La política migratoria Trump-Miller: causar el mayor daño posible

La historia de Annie Ramos tuvo, hasta ahora, un final feliz. El martes fue liberada por ICE tras cinco días de detención, reportó The New York Times.

La joven de 22 años, recién casada con el militar estadounidense Matthew Blank, de 23 años, acudió a Fort Polk, Louisiana, para inscribirse como esposa de un militar. Pero fue detenida por ICE pues tenía una orden de deportación girada cuando tenía apenas 22 meses de edad.

Ramos lleva 20 años viviendo en Estados Unidos. Es estudiante de bioquímica y no tiene historial delictivo. Va a iniciar su proceso de ajuste migratorio a través de su esposo.

La atención mediática del caso hizo que Mark Kelly, senador demócrata de Arizona, de donde procede la familia de Blank, interviniera con el Secretario del DHS, Markwayne Mullin.

“Esta experiencia ha sido increíblemente difícil, pero también me ha hecho recordar el poder de la fe, el amor y la comunidad. Tengo esperanza en lo que está por venir”, declaró Ramos al ser liberada.

Ramos no debió ser prioridad de detención y deportación si en realidad el gobierno quiere centrarse en remover criminales. Pero para la administración se trata de sumar otro número a su cuota de 3,000 arrestos diarios.

El caso de Ramos es esperanzador, pero es más la excepción que la regla. La mayoría culmina en la deportación de personas que no debieron ser prioridad de remoción.

Y es que cuando de inmigración se trata, los reveses de la administración Trump en los tribunales son múltiples y eso parece intensificar la saña con que la Casa Blanca, y en especial el asesor Stephen Miller, responden mostrando una crueldad reflejada en cómo deshumanizan a los afectados.

Las políticas migratorias de esta administración provocan muertes, separación familiar, y daños físicos y mentales que pueden ser irreparables y que pudieron evitarse por ser personas que no tenían que ser detenidas al no ser criminales.

Pero en su afán de llenar cuotas, personas sin historial delictivo se convierten en “daño colateral” de la campaña de deportaciones de Trump.

La prensa reportó sobre el horrendo caso de una niñita de tres años detenida junto a su madre cuando ésta cruzó la frontera por El Paso, Texas. Luego fue separada de su mamá quien fue acusada de hacer declaraciones falsas. Se siguen separando niños de sus madres y padres a pesar de la tragedia humana que provocó la inmoral práctica de cero tolerancia durante la primera presidencia de Trump. Lo hacen de otro modo, pero lo siguen haciendo pues las detenciones y deportaciones indiscriminadas suponen separación familiar.

Y las nuevas reglas impuestas por la administración para devolver esos menores a sus familiares autorizados en Estados Unidos hace que pasen meses antes de la reunificación.

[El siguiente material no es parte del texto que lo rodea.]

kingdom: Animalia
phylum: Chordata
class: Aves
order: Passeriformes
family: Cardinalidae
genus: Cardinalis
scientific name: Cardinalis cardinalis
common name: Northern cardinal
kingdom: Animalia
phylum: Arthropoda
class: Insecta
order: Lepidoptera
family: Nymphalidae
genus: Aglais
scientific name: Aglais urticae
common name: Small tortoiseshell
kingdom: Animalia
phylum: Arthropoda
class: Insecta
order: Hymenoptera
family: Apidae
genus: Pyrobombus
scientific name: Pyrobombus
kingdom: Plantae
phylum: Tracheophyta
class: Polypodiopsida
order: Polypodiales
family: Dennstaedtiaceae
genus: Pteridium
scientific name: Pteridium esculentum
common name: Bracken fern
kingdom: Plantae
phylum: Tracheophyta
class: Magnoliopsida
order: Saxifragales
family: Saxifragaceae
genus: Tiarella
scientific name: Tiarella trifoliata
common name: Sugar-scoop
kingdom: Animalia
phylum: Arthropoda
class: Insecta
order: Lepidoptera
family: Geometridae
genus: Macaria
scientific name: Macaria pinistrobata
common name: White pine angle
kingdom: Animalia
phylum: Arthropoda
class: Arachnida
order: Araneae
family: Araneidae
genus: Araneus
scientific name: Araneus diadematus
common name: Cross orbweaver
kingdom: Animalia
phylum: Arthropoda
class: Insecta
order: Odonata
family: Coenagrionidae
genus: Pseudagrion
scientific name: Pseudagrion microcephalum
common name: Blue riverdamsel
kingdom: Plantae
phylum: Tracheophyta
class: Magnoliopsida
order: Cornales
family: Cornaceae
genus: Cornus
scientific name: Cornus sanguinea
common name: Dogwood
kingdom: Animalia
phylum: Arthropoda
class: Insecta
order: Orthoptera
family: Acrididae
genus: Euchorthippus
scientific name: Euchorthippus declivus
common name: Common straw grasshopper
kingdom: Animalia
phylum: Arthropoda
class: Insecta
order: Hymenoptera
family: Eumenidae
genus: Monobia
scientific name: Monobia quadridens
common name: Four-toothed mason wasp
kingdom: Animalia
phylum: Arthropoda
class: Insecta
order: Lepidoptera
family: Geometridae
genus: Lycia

En el caso de la niña, su padre, que es residente autorizado, indicó que las trabas burocráticas impidieron que le entregaran a su hija quien había sido colocada en un hogar temporal donde presuntamente fue abusada sexualmente por otro menor. La niña estaba bajo la custodia de la Oficina Federal de Reasentamiento de Refugiados (ORR) “quienes le dijeron al padre que se había producido un “accidente” y que iban a examinar a su hija”, reportó la AP.

La niña está con su padre y sus abuelos, pero ya acarrea traumas totalmente injustificados.

Como en tantos otros temas donde la administración Trump pretende gobernar por decreto pisoteando la Constitución y los derechos civiles, en inmigración la acción constante de la comunidad, activistas, legisladores, abogados de inmigración y en última instancia los tribunales han frenado muchas de esas políticas. Así lo prueba el caso de Ramos.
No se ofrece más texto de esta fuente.